GOLLY- Scott those are beautiful- did I tell you I was the ducks long lost cousin and he wanted you to send them to me:rotflmao3::rotflmao3::rotflmao3:------------ Well I might be stretching the truth just a little--- well ---would you believe a lot!!!!!!!! Nice job


----------



## woodtickgreg (Oct 28, 2012)

Wow Scott! Those are great.  Do you sleep or just turn continuosly?


----------



## West River WoodWorks (Oct 28, 2012)

Spectacular!!!
You are one lucky duck!
Tom


----------



## dean jordan (Oct 28, 2012)

Wow those are awesome I like the neck treatment .What boring system do you use?


----------



## Kevin (Oct 28, 2012)

They are all magniferrific. I like the form of all and wood of all of them, but I like the form of the tallest one best, and the wood of the shorter ones best. 

I'd like to place my order for 100 of the taller ones in the wood of the shorter ones. Well, I'd _like_ to anyway.


----------



## NYWoodturner (Oct 28, 2012)

dean jordan said:


> Wow those are awesome I like the neck treatment .What boring system do you use?



No boring system yet. All of the hollowing done with a munro Pro-Forme. Thats why that tall one is about my max height for now.


----------



## myingling (Oct 28, 2012)

WOW ,,Nice work


----------



## davduckman2010 (Oct 28, 2012)

NYWoodturner said:


> Ok Dave - here are the three pieces you have to choose from. 2 of the 3 are yours.

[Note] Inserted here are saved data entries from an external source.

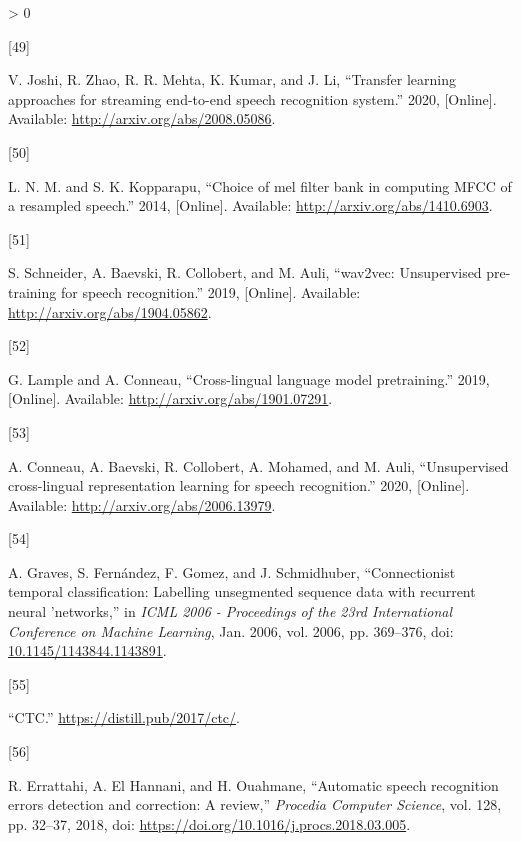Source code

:\documentclass[
  a4paper,
]{article}
\newlength{\cslhangindent}
\newlength{\csllabelwidth}
\newenvironment{CSLReferences}[2] %
 {%
  \setlength{\parindent}{0pt}
  \ifodd #1 \everypar{\setlength{\hangindent}{\cslhangindent}}\ignorespaces\fi
  \ifnum #2 > 0
  \setlength{\parskip}{#2\baselineskip}
  \fi
 }%
 {}
\newcommand{\CSLLeftMargin}[1]{\parbox[t]{\csllabelwidth}{#1}}
\newcommand{\CSLRightInline}[1]{\parbox[t]{\linewidth - \csllabelwidth}{#1}\break}
\begin{document}
\begin{CSLReferences}{0}{0}
\leavevmode\hypertarget{ref-joshi2020transfer}{}%
\CSLLeftMargin{{[}49{]} }
\CSLRightInline{V. Joshi, R. Zhao, R. R. Mehta, K. Kumar, and J. Li,
{``Transfer learning approaches for streaming end-to-end speech
recognition system.''} 2020, {[}Online{]}. Available:
\url{http://arxiv.org/abs/2008.05086}.}

\leavevmode\hypertarget{ref-m2014choice}{}%
\CSLLeftMargin{{[}50{]} }
\CSLRightInline{L. N. M. and S. K. Kopparapu, {``Choice of mel filter
bank in computing MFCC of a resampled speech.''} 2014, {[}Online{]}.
Available: \url{http://arxiv.org/abs/1410.6903}.}

\leavevmode\hypertarget{ref-schneider2019wav2vec}{}%
\CSLLeftMargin{{[}51{]} }
\CSLRightInline{S. Schneider, A. Baevski, R. Collobert, and M. Auli,
{``wav2vec: Unsupervised pre-training for speech recognition.''} 2019,
{[}Online{]}. Available: \url{http://arxiv.org/abs/1904.05862}.}

\leavevmode\hypertarget{ref-lample2019crosslingual}{}%
\CSLLeftMargin{{[}52{]} }
\CSLRightInline{G. Lample and A. Conneau, {``Cross-lingual language
model pretraining.''} 2019, {[}Online{]}. Available:
\url{http://arxiv.org/abs/1901.07291}.}

\leavevmode\hypertarget{ref-conneau2020unsupervised}{}%
\CSLLeftMargin{{[}53{]} }
\CSLRightInline{A. Conneau, A. Baevski, R. Collobert, A. Mohamed, and M.
Auli, {``Unsupervised cross-lingual representation learning for speech
recognition.''} 2020, {[}Online{]}. Available:
\url{http://arxiv.org/abs/2006.13979}.}

\leavevmode\hypertarget{ref-inproceedingsctc}{}%
\CSLLeftMargin{{[}54{]} }
\CSLRightInline{A. Graves, S. Fernández, F. Gomez, and J. Schmidhuber,
{``Connectionist temporal classification: Labelling unsegmented sequence
data with recurrent neural 'networks,''} in \emph{ICML 2006 -
Proceedings of the 23rd International Conference on Machine Learning},
Jan. 2006, vol. 2006, pp. 369--376, doi:
\href{https://doi.org/10.1145/1143844.1143891}{10.1145/1143844.1143891}.}

\leavevmode\hypertarget{ref-ctc}{}%
\CSLLeftMargin{{[}55{]} }
\CSLRightInline{{``CTC.''} \url{https://distill.pub/2017/ctc/}.}

\leavevmode\hypertarget{ref-ERRATTAHI201832}{}%
\CSLLeftMargin{{[}56{]} }
\CSLRightInline{R. Errattahi, A. El Hannani, and H. Ouahmane,
{``Automatic speech recognition errors detection and correction: A
review,''} \emph{Procedia Computer Science}, vol. 128, pp. 32--37, 2018,
doi: \url{https://doi.org/10.1016/j.procs.2018.03.005}.}


\end{CSLReferences}
\end{document}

Personally I would go with the two that are from the same tree but it's your call.


WOW  scott are you sure you didnt make these things in a past life for lets see for maybe frickin king tut . my god those are awsome peices . im amazed at what you guys create. i think all are equaly stunning but i to will pick the 2 out of old zirk . i like the tall one so ill just have to get one in the future i got plenty of that stock. you my freind are one of the best . thank you and more primo wood will be on its way  duck


----------



## DomInick (Oct 28, 2012)

Wow!!!!! Those are beautiful and Definitely different.


----------



## AXEMAN58 (Dec 8, 2012)

NYWoodturner said:


> Ok Dave - here are the three pieces you have to choose from. 2 of the 3 are yours. Personally I would go with the two that are from the same tree but it's your call.



Simply incredible. What are their diminsions?


----------



## Twig Man (Dec 8, 2012)

Scott, Those are fantastic!!!!


----------



## NYWoodturner (Dec 8, 2012)

AXEMAN58 said:


> NYWoodturner said:
> 
> 
> > Ok Dave - here are the three pieces you have to choose from. 2 of the 3 are yours. Personally I would go with the two that are from the same tree but it's your call.
> ...



Thanks Terry! The shortest is 8" tall 6" wide. The tallest is 13.75 x 6. The middle one along with the shortest live with Dave now and I don't remember the exact dimensions, but you can make a pretty good guess given the other two...


----------